The Biden administration has announced plans to reduce all sources of lead exposure, largely by requiring water systems in the United States to replace lead service lines within the next 10 years.
According to a White House report, more than 9.2 million U.S. households connect to water through lead pipes, with the large majority of these households located in disadvantaged communities. In any quantity, lead is hazardous for human and animal health, and lead exposure has been linked to slowed development in children, cardiovascular risks, reproductive issues, and a number of other adverse health effects.
Lead exposure derives from a variety of sources, such as fossil fuels, industrial sites, and materials ranging from paint to cosmetics.
The new initiative aims to replace 100% of lead service lines, and the EPA’s proposed Lead and Copper Rule Improvements will also work to strengthen tap water sampling requirements.
Funding will come from $15 billion from the Bipartisan Infrastructure Law will go towards the replacement of lead service lines, while $11.7 billion will be added for the Drinking Water State Revolving Fund.
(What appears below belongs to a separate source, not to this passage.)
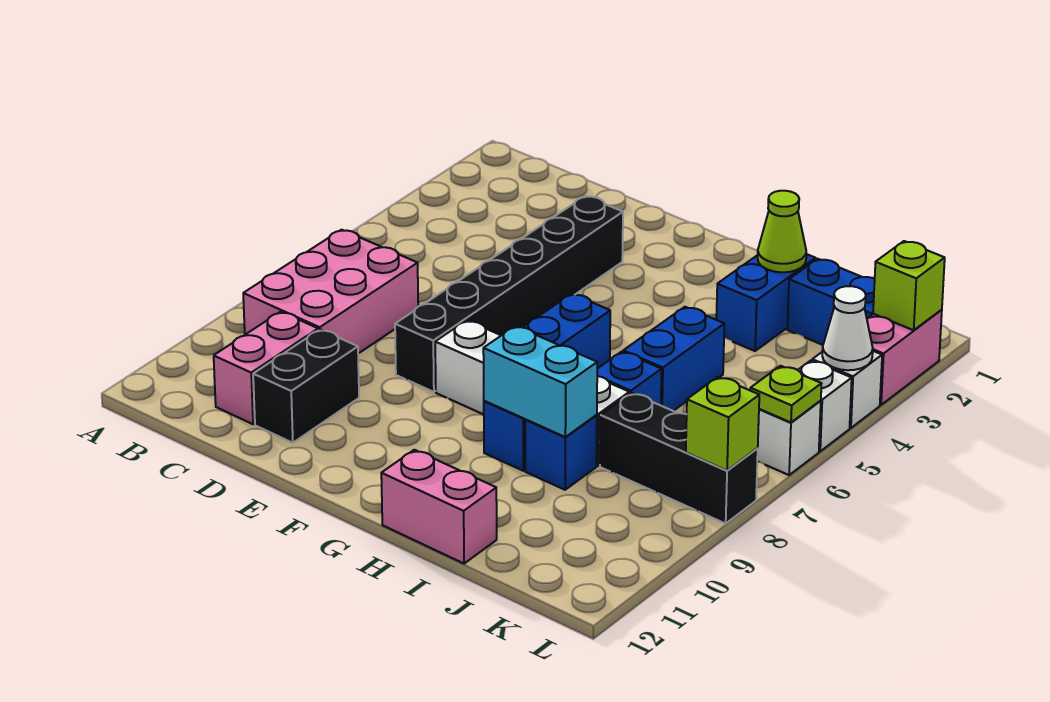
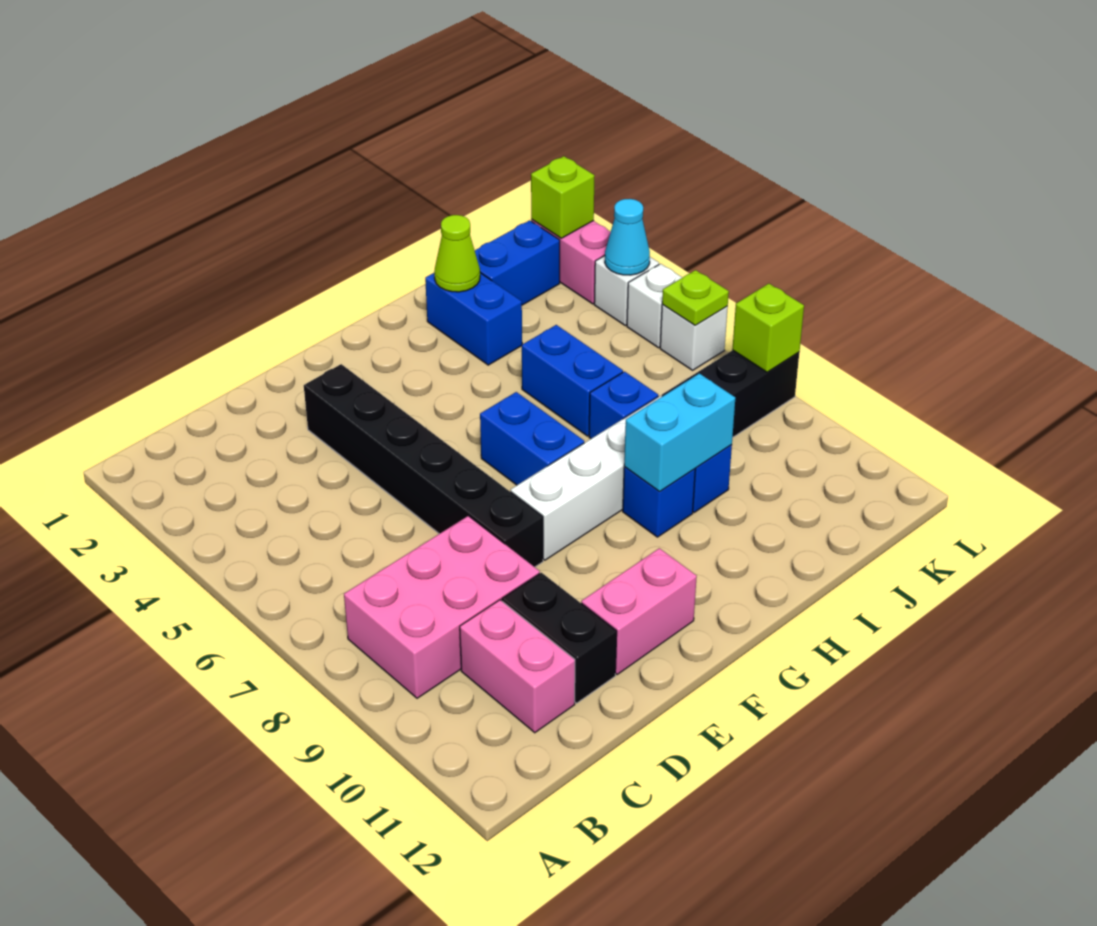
pink 2x3 brick [243,230,418,354] -> pink 2x3 brick turned to [344,516,540,698]
pink 1x2 brick [381,450,497,564] -> pink 1x2 brick moved to [581,548,697,674]
white 1x1 cone [822,286,873,370] -> cyan 1x1 cone [605,199,650,275]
A number of additional grants have been offered to state governments to remediate lead pipes and ensure access to clean, safe drinking water.
Efforts to Reduce Lead Exposure From Multiple Other Sources
While the majority of the initiative focuses on lead exposure derived from water, it also targets exposure to lead from paint and dust, air, food, soil, and all other potential sources.
The EPA has taken steps this year to increase requirements for paint and building material-related lead exposure. For example, the agency presented a proposal in July of this year that would increase requirements for removing lead-based hazards in old buildings and childcare facilities. Of the funding from the Bipartisan Infrastructure Law, the EPA has directed $3.5 billion to replace lead service lines in homes, buildings, and schools.
In terms of reducing lead contamination in soil and food, most of the cited danger arises from past industrial operations such as lead mining and smelting.
The EPA completed 49 Superfund cleanup projects in 2023 at such sites. The U.S. Food and Drug Administratio has also announced draft guidance requiring relevant industries to meet action levels for lead in processed foods intended for babies and young children.